Доктор Волков был всегда внимателен ко мне и рассказывал все, что меня интересовало. Но о себе он никогда не говорил. Я узнала только, что до войны он жил в Сталино, на Донбассе, где работал в больнице. Ему очень нравился этот город, и он хотел вернуться туда.
Моя коллега Люда, которая показывала мне казармы с больными, знала о нем больше. Судя по их отношениям, мне казалось, что между ними было что-то интимное, что-то скрытое. Она знала, что он вдовец и что у него есть где-то сын. Но об этом он ни с кем не говорил.
Однажды вечером, когда после работы мы шли домой, она сказала:
— Зайдем к доктору, поздороваемся! Он живет здесь, в этом доме, — и она показала на небольшой домик, отгороженный от улицы деревянным забором. Через ворота мы вошли во двор и сразу же увидели доктора. Он сидел за столом в саду под деревом. Видимо, — он был погружен в свои мысли, потому что совсем нас не заметил. Только когда мы с ним поздоровались, он поднял голову:
— Здравствуйте, — сказал он. — Все в поликлинике в порядке?
— Все в порядке, — ответила Люда. — Из начальства никто сегодня не приходил.
Она сказала это потому, что обычно к концу дня к нам всегда приходил кто-нибудь из НКВД и мы докладывали ему о ходе работы, о новоприбывших, о медикаментах и о прочем.
— А разве ты сегодня не свободна, Люда? — обратился он к ней.
— Я совсем об этом забыла.

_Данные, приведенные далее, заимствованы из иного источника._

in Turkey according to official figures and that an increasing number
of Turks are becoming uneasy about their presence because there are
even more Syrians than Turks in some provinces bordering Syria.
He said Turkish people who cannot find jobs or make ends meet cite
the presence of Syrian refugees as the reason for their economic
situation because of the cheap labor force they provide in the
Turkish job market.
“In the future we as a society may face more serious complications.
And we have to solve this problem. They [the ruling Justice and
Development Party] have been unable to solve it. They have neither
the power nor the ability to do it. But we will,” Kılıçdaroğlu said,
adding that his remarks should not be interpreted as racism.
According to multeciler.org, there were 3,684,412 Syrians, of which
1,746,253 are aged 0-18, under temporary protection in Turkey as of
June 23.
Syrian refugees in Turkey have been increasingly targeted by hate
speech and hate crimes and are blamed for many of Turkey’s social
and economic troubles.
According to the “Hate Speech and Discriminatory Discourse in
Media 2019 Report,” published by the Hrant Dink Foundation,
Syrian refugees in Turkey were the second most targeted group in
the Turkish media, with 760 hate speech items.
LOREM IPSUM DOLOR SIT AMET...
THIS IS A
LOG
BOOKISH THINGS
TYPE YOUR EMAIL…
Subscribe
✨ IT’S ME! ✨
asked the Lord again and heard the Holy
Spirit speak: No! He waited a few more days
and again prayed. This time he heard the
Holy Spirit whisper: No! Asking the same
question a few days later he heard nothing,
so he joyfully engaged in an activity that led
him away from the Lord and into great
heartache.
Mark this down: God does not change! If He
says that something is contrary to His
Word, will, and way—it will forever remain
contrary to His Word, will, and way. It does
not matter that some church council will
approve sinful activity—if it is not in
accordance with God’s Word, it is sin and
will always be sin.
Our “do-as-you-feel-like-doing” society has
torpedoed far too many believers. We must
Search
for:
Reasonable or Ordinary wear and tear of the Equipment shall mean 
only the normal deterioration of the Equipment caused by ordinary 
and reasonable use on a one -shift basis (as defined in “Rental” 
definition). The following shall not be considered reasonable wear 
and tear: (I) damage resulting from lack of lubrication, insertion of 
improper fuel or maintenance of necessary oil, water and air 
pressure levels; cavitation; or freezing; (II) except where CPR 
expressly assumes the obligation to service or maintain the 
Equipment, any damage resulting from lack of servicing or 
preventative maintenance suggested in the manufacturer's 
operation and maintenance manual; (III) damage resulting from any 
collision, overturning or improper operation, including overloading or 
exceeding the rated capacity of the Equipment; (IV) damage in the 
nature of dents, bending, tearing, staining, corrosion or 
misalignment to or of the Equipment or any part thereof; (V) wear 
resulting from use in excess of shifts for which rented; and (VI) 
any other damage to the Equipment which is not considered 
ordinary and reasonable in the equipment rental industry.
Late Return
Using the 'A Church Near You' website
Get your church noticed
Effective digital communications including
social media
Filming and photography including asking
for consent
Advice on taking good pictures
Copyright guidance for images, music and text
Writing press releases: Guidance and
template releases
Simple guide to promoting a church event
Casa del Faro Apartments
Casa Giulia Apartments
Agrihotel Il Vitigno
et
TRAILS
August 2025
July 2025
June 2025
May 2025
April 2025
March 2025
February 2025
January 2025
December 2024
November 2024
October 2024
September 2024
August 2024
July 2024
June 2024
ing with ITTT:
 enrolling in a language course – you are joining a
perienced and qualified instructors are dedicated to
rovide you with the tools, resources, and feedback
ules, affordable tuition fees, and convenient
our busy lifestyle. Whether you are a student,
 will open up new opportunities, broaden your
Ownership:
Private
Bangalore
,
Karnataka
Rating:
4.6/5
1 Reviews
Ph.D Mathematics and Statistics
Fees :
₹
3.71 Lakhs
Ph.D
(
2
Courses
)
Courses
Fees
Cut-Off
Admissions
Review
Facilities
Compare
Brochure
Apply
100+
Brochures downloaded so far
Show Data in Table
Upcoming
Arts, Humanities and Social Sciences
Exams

Ничего, я возьму выходной в другой раз, — ответила она.
Мне бросилось в глаза, что доктор Волков выглядел как-то устало и был немного рассеян. Он неохотно разговаривал с нами, и мы скоро ушли.
— Ты что-нибудь заметила в нем? — спросила Люда, когда мы были уже на улице.
— Нет. Кажется, ничего особенного, — ответила я. — Мне только показалось, что он очень устал.
— Ты очень наивная, — сказала она.
— Как?
— Ты действительно не видишь, что с ним?
— Что же с ним?
— Он морфинист.
Я остановилась, не веря своим ушам. Мне никогда не пришло бы даже в голову подумать об этом.
— Откуда же он достает морфий?
— На черном рынке.
— А деньги? — удивлялась я еще больше, зная, что за работу никому ничего не платили.
— Да! Деньги! — ответила Люда, пожимая плечами. — Деньги он получает от пациентов, которые продают свои последние тряпки, чтобы он достал им лекарства.
Я молчала. Мне не хотелось верить тому, что говорила Люда. «Как он мог так поступать при виде такого ужаса вокруг себя?» — думала я. А Люда продолжала:
— Ну, конечно, он их получает не только от репатриантов. Советские офицеры дают ему деньги на это и даже больше. Они обычно приходят к нему вечерами после работы, или же он идет к ним. Чаще всего он идет к ним. Они не хотят, чтобы их кто-то видел у него.
— Но ведь у военных есть свой врач!
— К тому по некоторым причинам они в этом деле не обращаются. Он тебя никогда не просил ассистировать ему вечером?
— Нет.
— Скоро попросит. Да. Я уже часто помогала ему.